**SOURCE MATERIAL:**
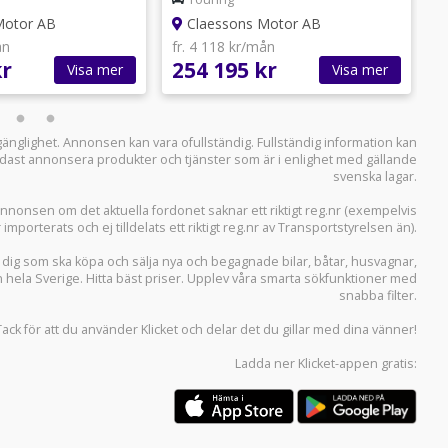
Motor AB
Claessons Motor AB
ån
fr. 4 118 kr/mån
f
kr
254 195 kr
2
Visa mer
Visa mer
llgänglighet. Annonsen kan vara ofullständig. Fullständig information kan
 endast annonsera produkter och tjänster som är i enlighet med gällande
svenska lagar.
i annonsen om det aktuella fordonet saknar ett riktigt reg.nr (exempelvis
r importerats och ej tilldelats ett riktigt reg.nr av Transportstyrelsen än).
r dig som ska köpa och sälja
nya och begagnade bilar
,
båtar
,
husvagnar
,
n hela Sverige. Hitta bäst priser. Upplev våra smarta sökfunktioner med
snabba filter.
Tack för att du använder
Klicket
och delar det du gillar med dina vänner!
Ladda ner
Klicket-appen
gratis:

**YOUR ASSIGNMENT:** Restate each line of the material word for word, skipping any picture.

**YOUR RESPONSE:**
Motor AB
Claessons Motor AB
ån
fr. 4 118 kr/mån
f
kr
254 195 kr
2
Visa mer
Visa mer
llgänglighet. Annonsen kan vara ofullständig. Fullständig information kan
 endast annonsera produkter och tjänster som är i enlighet med gällande
svenska lagar.
i annonsen om det aktuella fordonet saknar ett riktigt reg.nr (exempelvis
r importerats och ej tilldelats ett riktigt reg.nr av Transportstyrelsen än).
r dig som ska köpa och sälja
nya och begagnade bilar
,
båtar
,
husvagnar
,
n hela Sverige. Hitta bäst priser. Upplev våra smarta sökfunktioner med
snabba filter.
Tack för att du använder
Klicket
och delar det du gillar med dina vänner!
Ladda ner
Klicket-appen
gratis:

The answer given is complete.